L’État israélien était en effet préparé à une recrudescence des tensions, dans un contexte de Pessa’h toujours particulièrement sensible et déjà marqué par plusieurs attentats contre son armée ces dernières semaines. Par ailleurs, le 30 mars correspond pour les Palestiniens à la « journée de la terre » qui commémore la mort de six arabes israéliens suite à la décision par Israël d’exproprier les terres de Galilée en 1976. Ce jour doit marquer le début d’une « marche du retour » de six semaines, dont l’apogée sera la commémoration de la « Nakba », l’exode palestinien suite à la guerre israélo-arabe de 1948. Ces manifestations sont présentées comme émanent de la société civile palestinienne mais les autorités israéliennes affirment que c’est le Hamas qui tire les ficelles. En prévention, Tsahal avait donc placé une centaine de tireurs d’élite le long de sa frontière avec Gaza et avait prévenu l’ONU que ses soldats avaient l’autorisation de tirer dans le cas d’une menace contre la souveraineté d’Israël ou contre ses citoyens.
Les célébrations de Pâques endeuillées pour les chrétiens de Gaza
Vendredi, le premier jour de Pessa’h et en plein cœur de la semaine sainte, la « journée de la terre » s’est donc soldée par la mort de 17 palestiniens à Gaza, tandis qu’environ 1400 personnes ont été blessées, ce qui fait de ces violences les plus meurtrières depuis 2014. L’usage de balles réelles contre des manifestations a priori non violentes a soulevé des questions au sein de la communauté internationale et dans les organisations de défense des droits de l’Homme. Le secrétaire général de l’ONU, Antonio Gutteres, ainsi que la représentante de la diplomatie européenne, Federica Mogherini, ont réclamé une « enquête indépendante » à ce propos, mais cette option a été rejetée par Israël.

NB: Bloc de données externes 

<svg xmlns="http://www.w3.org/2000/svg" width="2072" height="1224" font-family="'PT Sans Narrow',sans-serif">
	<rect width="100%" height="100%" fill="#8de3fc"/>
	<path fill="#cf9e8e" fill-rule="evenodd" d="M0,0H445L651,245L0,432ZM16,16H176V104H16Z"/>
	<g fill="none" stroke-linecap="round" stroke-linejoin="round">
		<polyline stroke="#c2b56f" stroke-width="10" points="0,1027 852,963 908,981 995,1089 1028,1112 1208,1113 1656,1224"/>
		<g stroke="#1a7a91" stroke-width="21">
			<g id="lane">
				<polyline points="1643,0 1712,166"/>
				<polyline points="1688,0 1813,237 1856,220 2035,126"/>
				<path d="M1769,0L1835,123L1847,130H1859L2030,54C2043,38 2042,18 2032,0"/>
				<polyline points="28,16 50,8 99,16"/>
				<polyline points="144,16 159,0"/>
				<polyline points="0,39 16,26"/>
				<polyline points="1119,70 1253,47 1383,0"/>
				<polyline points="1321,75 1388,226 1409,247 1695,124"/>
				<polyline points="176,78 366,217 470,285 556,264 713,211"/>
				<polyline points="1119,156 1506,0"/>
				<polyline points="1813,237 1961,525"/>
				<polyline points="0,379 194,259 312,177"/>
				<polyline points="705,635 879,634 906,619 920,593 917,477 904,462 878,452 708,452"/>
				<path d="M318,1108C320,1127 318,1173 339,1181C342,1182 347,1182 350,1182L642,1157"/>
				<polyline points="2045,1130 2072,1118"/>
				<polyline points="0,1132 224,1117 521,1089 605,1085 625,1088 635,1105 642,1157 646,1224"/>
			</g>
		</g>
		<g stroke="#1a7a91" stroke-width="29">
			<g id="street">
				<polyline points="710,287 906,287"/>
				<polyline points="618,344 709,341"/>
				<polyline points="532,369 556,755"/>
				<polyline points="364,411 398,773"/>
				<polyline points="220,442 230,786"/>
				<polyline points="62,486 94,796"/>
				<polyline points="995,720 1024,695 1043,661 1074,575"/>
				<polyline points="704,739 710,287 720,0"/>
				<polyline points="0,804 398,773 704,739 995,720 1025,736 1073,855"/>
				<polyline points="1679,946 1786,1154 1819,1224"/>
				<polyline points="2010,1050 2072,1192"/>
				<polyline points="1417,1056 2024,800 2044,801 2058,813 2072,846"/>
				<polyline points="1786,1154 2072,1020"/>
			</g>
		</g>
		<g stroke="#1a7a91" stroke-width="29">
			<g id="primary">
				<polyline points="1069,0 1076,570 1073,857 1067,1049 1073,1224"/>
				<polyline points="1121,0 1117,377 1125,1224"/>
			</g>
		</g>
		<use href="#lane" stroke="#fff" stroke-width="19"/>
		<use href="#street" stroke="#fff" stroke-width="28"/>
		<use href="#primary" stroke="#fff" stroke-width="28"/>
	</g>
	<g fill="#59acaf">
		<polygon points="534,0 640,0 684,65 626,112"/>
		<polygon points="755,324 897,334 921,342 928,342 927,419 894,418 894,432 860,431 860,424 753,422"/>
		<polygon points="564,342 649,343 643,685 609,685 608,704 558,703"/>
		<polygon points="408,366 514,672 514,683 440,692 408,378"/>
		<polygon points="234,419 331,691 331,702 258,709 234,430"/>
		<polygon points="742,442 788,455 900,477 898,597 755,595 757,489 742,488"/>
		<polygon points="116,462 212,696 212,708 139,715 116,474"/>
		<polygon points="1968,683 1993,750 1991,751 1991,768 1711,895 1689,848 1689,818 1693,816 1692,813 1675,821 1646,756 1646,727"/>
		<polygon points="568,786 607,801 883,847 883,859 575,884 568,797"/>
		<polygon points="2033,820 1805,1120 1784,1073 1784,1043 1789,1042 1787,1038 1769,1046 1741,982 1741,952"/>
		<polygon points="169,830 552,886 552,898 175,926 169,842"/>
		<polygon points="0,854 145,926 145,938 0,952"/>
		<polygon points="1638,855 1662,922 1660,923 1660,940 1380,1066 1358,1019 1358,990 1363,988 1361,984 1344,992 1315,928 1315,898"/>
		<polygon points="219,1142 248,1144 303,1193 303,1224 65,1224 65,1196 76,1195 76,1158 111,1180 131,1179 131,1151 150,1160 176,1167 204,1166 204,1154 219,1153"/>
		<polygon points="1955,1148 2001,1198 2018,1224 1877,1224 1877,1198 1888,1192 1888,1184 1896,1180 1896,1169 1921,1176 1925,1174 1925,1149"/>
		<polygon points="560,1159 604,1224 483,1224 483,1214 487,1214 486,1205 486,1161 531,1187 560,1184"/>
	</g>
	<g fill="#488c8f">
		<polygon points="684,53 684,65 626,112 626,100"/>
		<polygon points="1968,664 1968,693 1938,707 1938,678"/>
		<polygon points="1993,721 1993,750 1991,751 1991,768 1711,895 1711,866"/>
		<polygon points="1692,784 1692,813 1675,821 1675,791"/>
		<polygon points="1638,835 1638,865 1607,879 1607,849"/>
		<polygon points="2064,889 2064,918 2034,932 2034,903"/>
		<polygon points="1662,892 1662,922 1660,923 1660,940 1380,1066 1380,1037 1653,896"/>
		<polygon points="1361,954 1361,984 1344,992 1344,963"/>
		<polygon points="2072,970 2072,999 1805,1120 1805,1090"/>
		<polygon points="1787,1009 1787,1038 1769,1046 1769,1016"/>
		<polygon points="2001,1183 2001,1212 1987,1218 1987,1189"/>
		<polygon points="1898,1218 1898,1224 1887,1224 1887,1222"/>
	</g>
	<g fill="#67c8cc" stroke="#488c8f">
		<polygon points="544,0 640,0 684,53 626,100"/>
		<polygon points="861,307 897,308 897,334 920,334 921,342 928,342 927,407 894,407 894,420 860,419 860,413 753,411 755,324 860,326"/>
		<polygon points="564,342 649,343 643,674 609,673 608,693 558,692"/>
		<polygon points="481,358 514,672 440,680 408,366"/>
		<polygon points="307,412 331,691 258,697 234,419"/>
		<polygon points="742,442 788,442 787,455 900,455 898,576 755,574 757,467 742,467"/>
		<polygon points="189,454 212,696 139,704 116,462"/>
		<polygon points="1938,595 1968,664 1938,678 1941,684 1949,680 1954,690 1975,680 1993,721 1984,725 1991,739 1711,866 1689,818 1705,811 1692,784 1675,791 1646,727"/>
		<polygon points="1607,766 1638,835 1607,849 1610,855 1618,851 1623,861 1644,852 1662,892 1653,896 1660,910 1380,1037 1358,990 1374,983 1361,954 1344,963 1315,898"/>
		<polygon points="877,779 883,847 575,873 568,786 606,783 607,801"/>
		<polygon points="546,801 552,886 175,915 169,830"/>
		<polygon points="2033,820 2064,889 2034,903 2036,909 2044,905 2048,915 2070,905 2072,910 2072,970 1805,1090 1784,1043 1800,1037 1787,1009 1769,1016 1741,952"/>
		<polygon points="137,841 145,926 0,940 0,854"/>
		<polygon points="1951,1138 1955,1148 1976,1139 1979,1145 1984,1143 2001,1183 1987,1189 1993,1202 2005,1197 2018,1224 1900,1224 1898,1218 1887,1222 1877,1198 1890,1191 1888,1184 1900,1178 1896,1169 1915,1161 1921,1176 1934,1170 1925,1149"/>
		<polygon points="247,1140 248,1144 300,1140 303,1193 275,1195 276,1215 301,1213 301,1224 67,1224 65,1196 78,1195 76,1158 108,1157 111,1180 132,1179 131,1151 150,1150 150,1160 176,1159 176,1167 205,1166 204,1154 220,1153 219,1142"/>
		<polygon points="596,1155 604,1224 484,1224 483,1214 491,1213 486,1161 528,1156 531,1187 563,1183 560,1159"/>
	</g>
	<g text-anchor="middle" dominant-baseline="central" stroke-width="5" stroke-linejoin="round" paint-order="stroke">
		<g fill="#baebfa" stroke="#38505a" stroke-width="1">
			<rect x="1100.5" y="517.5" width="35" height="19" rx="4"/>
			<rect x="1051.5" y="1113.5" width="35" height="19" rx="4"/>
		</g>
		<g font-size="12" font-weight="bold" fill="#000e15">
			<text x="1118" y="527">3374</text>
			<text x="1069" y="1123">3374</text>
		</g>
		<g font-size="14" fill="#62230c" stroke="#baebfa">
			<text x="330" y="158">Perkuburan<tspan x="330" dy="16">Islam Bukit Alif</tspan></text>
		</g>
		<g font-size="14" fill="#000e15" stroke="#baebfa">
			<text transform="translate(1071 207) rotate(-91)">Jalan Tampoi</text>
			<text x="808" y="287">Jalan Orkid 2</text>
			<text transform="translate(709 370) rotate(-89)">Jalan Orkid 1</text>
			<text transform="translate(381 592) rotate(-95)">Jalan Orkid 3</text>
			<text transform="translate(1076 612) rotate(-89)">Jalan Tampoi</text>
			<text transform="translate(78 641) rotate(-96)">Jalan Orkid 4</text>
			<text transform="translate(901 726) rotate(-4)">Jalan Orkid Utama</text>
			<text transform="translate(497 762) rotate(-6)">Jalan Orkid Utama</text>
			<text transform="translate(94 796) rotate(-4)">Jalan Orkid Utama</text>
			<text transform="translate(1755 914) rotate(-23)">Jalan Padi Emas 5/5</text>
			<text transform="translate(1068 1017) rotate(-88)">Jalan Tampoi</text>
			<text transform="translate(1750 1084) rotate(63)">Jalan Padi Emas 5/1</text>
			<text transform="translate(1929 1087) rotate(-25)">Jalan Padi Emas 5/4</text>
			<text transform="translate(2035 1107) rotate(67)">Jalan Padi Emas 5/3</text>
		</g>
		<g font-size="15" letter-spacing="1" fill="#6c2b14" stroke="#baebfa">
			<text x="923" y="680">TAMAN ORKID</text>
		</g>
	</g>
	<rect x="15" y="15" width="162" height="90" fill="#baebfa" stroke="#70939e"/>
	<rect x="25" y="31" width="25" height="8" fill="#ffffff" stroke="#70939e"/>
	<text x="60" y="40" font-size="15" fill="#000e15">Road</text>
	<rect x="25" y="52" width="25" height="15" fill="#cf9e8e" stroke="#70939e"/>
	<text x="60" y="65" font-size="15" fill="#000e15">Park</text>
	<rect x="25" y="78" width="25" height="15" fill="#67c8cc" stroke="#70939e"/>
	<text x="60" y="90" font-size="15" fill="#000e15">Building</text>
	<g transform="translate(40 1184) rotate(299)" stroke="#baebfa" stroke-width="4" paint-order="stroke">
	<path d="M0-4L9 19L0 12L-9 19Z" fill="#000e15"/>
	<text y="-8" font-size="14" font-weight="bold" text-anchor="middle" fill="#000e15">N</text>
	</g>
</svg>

Vendredi soir, une session extraordinaire du Conseil de sécurité de l’ONU s’est tenue au sujet de Gaza, mais les Etats-Unis ont opposé leur véto à une déclaration appelant « toutes les parties à la retenue et à prévenir toute escalade supplémentaire » et demandant une enquête sur les affrontements. Le lendemain, Danny Danon, l’ambassadeur israélien auprès des Nations Unies, a déposé une plainte officielle contre le Conseil de Sécurité. Selon lui, la tenue de cette session aurait été le résultat d’une manœuvre du Koweït – membre non permanent du Conseil de Sécurité qui a convoqué la session – afin que les représentants israéliens, obligés par les célébrations de Pessa’h, ne puissent pas y être présents.